- Given text:
'''

Ever wondered why certain Web sites recognize your identity as soon you visit them? It’s thanks to a ‘cookie’, a small file containing personal information inserted on your machine by a Web site. Some cookies have the potential to be pretty dangerous, violating user privacy by extracting more sensitive information from your machine than you might like.

Network Associates Inc. Monday released McAfee QuickClean, software which the company claims assists users in deleting cookies, thereby helping maintain their confidentiality on the Web. “Our product (QuickClean) is aimed at the novice user,” said Lisa Smith, senior product manager at Network Associates. She added that the software is intelligent enough not to delete cookies attached to Net bookmarks, or ‘favorites,’ as bookmarks on Microsoft Corp.’s Internet Explorer Web browser are known.

Not restricted to cookies alone, QuickClean promises “once-click” deletion of other Internet clutter that accumulates on a machine, according to Network Associates. “QuickClean deletes Internet cache, downloaded files, ActiveX plug-ins and temporary files. That gives a user more power to control the amount of space taken up by Internet files on the hard disk,” Smith said.

'''

- Data:
'''

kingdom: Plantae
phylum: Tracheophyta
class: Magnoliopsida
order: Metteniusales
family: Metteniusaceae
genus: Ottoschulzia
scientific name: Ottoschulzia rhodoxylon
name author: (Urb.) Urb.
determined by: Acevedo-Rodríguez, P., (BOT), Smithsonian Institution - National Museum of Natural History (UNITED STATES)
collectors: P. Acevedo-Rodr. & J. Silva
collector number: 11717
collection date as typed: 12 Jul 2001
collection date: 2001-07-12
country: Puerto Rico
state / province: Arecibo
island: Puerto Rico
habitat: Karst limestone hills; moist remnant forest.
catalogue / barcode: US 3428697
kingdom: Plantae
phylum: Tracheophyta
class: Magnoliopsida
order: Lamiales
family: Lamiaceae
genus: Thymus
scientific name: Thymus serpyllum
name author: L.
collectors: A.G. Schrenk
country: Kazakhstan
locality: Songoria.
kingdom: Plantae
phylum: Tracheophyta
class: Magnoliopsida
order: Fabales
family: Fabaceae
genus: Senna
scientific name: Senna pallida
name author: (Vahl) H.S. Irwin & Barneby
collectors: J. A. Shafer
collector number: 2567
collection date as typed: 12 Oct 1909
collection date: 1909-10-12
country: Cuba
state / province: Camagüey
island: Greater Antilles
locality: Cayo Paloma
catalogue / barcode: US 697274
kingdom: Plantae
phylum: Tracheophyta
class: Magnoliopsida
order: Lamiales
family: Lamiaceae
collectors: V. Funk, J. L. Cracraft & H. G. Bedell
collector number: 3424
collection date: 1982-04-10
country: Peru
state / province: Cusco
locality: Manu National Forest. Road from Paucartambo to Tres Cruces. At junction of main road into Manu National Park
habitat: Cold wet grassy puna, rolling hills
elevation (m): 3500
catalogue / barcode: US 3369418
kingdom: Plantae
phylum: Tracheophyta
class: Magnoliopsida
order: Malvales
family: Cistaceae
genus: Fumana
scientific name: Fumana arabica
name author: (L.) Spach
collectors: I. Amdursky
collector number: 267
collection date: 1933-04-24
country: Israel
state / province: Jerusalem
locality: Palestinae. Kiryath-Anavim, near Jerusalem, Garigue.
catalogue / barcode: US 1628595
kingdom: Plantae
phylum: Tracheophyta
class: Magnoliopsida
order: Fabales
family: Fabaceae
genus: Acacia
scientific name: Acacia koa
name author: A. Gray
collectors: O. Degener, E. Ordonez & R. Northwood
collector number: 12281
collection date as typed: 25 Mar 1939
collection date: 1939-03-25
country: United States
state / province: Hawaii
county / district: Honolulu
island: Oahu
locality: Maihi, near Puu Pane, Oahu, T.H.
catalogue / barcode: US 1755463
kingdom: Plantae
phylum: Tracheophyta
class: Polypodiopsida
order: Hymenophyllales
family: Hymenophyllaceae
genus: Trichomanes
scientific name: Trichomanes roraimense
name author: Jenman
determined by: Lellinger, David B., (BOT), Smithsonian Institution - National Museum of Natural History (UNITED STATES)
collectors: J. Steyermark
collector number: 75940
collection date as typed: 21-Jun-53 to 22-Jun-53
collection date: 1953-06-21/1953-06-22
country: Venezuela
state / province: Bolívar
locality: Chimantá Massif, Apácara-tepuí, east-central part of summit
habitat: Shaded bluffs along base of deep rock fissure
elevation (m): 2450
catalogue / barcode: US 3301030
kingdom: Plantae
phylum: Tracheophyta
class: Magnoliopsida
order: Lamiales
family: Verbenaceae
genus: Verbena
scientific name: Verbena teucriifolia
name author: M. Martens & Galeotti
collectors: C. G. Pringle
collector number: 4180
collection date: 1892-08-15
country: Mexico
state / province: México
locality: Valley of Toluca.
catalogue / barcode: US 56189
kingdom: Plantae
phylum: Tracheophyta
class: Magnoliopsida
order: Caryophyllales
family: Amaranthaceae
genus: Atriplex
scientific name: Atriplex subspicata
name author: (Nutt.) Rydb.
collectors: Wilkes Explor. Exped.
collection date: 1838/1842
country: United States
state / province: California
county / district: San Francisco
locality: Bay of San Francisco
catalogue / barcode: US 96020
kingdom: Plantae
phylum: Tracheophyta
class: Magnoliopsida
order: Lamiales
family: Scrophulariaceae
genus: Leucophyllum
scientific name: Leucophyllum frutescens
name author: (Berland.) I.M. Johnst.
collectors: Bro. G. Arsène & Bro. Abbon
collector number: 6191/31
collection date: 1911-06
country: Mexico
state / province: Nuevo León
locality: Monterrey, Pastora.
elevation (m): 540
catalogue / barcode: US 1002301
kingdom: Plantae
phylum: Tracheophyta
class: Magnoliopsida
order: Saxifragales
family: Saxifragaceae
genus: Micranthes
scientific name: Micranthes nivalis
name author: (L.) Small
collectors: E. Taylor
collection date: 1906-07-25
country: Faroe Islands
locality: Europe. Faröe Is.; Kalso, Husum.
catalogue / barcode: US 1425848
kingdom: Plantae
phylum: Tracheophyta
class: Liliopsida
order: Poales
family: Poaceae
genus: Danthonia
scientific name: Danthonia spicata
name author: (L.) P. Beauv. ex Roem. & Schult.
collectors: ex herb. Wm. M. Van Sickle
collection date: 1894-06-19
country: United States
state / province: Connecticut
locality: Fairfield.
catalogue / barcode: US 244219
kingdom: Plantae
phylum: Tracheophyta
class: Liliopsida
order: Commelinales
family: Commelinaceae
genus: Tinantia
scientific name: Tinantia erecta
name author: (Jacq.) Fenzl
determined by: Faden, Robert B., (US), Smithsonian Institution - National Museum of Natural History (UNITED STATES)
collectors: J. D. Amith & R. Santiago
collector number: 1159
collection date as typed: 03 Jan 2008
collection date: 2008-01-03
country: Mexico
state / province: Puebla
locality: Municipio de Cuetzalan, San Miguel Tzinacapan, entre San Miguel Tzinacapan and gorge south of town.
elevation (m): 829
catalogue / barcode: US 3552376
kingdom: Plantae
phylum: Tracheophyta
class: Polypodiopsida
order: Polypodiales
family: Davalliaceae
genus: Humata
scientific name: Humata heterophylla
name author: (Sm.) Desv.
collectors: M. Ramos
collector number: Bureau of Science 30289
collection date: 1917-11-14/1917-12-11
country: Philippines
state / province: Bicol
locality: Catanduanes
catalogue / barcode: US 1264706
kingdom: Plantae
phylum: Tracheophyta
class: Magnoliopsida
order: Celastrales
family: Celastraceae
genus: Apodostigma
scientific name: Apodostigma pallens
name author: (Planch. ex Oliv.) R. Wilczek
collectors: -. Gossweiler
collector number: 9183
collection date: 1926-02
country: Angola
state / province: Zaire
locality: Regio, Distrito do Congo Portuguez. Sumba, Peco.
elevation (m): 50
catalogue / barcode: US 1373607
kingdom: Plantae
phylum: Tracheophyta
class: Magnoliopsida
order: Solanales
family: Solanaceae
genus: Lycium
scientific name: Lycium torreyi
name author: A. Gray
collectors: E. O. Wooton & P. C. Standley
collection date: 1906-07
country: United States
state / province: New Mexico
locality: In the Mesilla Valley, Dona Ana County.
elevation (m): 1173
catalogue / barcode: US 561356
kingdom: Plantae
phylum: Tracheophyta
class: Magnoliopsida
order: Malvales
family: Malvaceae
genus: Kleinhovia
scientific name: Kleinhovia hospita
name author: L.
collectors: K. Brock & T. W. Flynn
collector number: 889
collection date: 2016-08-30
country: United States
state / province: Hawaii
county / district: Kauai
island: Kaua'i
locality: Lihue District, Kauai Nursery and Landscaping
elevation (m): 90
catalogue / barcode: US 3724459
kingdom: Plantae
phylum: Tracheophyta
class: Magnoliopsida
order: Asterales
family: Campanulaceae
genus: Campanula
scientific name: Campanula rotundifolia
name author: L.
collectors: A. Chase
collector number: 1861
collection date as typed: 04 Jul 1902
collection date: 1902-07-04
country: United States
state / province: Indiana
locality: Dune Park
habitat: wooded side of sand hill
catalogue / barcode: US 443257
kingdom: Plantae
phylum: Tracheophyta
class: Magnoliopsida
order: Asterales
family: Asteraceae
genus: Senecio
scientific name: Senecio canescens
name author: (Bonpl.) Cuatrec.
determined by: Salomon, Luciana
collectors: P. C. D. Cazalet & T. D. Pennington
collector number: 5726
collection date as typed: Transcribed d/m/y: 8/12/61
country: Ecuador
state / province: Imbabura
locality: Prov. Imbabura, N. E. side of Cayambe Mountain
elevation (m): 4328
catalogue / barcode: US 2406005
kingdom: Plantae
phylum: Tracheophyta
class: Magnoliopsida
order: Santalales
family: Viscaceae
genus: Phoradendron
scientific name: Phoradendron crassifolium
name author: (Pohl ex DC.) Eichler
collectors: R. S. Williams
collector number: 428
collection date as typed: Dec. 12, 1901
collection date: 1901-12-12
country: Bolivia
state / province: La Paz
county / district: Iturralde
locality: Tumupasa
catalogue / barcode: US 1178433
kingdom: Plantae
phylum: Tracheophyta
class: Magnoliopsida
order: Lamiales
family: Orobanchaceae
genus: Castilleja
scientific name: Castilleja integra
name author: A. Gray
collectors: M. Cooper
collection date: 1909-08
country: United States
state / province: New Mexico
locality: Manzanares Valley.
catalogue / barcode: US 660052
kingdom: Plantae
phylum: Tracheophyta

'''

- Assignment A: Write out the stretch of the QuickClean article from "Ever wondered why" through "browser are known.".
- Assignment B: In the article about McAfee QuickClean, what position does Lisa Smith hold at Network Associates?
- Assignment C: Proceed with the article about McAfee QuickClean, picking up after its final sentence.

- Answer box A:
Ever wondered why certain Web sites recognize your identity as soon you visit them? It’s thanks to a ‘cookie’, a small file containing personal information inserted on your machine by a Web site. Some cookies have the potential to be pretty dangerous, violating user privacy by extracting more sensitive information from your machine than you might like.

Network Associates Inc. Monday released McAfee QuickClean, software which the company claims assists users in deleting cookies, thereby helping maintain their confidentiality on the Web. “Our product (QuickClean) is aimed at the novice user,” said Lisa Smith, senior product manager at Network Associates. She added that the software is intelligent enough not to delete cookies attached to Net bookmarks, or ‘favorites,’ as bookmarks on Microsoft Corp.’s Internet Explorer Web browser are known.

- Answer box B: She is a senior product manager.

- Answer box C:
QuickClean also deletes whole software programs residing on a hard disk, without troubling shared or critical files. This feature originates from McAfee UnInstaller, an earlier McAfee software product designed to delete software programs from a hard disk. QuickClean is a more Internet-savvy version of UnInstaller, according to Smith. “We needed to integrate Internet cleanup features into UnInstaller, so we came up with QuickClean,” she said.

For users seeking regular hard disk cleanups, the ability to schedule such cleanups could be a useful feature. “QuickClean allows a user to schedule the deletion of mails from the Sent and Trash mailboxes in (Microsoft) Outlook,” Smith said. In the same way, other cleanups of the Net cache, ActiveX controls and downloaded files can be scheduled, she added.

QuickClean will be a good add-on to Microsoft’s recently released operating system, Windows Me, said Smith. Along with operating system’s PC Health and rollback features, “the automatic cookie deletion and file shredding (by QuickClean) promises the complete deletion of (a user’s) Internet trail,” she said.

QuickClean was developed with the intention of creating an anonymous user, both on the Internet and on a network, Smith said.

Costing US$29, QuickClean is compatible with Windows Me, 95, 98 and 2000.